Le faux du vrai
Sur le penchant de quelque agréable colline bien ombragée, j’aurais une petite maison rustique, une maison blanche avec des contrevents verts. Rousseau, L'Emile
Elle cligne de l'oeil, la fenêtre qui trompe.
Démêler le vrai du faux, les vrais volets de bois du faux oiseau de printemps, la vraie poutre craquelée du faux rideau de mousseline à bords fleuris, la vraie pierre de pays de la fausse balustrade - cela prend un moment.
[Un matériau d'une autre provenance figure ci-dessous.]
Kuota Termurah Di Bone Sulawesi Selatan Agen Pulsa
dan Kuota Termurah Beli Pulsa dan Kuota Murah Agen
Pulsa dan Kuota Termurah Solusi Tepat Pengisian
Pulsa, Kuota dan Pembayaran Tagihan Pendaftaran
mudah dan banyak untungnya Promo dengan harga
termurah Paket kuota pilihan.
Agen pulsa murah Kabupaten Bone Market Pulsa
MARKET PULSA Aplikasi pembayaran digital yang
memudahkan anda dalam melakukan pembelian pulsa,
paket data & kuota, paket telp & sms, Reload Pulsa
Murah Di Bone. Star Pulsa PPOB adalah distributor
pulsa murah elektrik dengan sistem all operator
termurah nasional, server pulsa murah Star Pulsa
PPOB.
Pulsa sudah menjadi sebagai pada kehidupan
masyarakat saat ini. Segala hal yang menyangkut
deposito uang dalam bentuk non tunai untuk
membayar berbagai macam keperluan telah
Pour le passant qui s'arrête, c'est une halte paisible, vaguement admirative. Pour le regard qui erre et qui zigzague, c'est un voyage aventureux. Et pour tous les sceptiques de ce monde, une victoire à la Pyrrhon. Car la fausse fenêtre les fait aussi faux qu'elle-même, ces volets qui ne se fermeront plus, cette pierre sur laquelle on ne se penchera pas davantage que sur la balustrade de peinture. A moins que ces contrevents aussi verts que vrais, et cette pierre de tuffeau blond, et cette poutre vermoulue ne soient là que pour l'encadrer, lumineuse, dans sa vérité idéale comme dans nos rêves de toujours, la vieille fenêtre bouchée qui ouvrait sur le noir.
Elle cligne de l'oeil, la fenêtre à malice qui nous dit que le faux du vrai, pas plus que le vrai du faux, jamais on ne pourra le démêler - sinon d'un coup de hache, ou d'un autre coup de pinceau, en noeud gordien.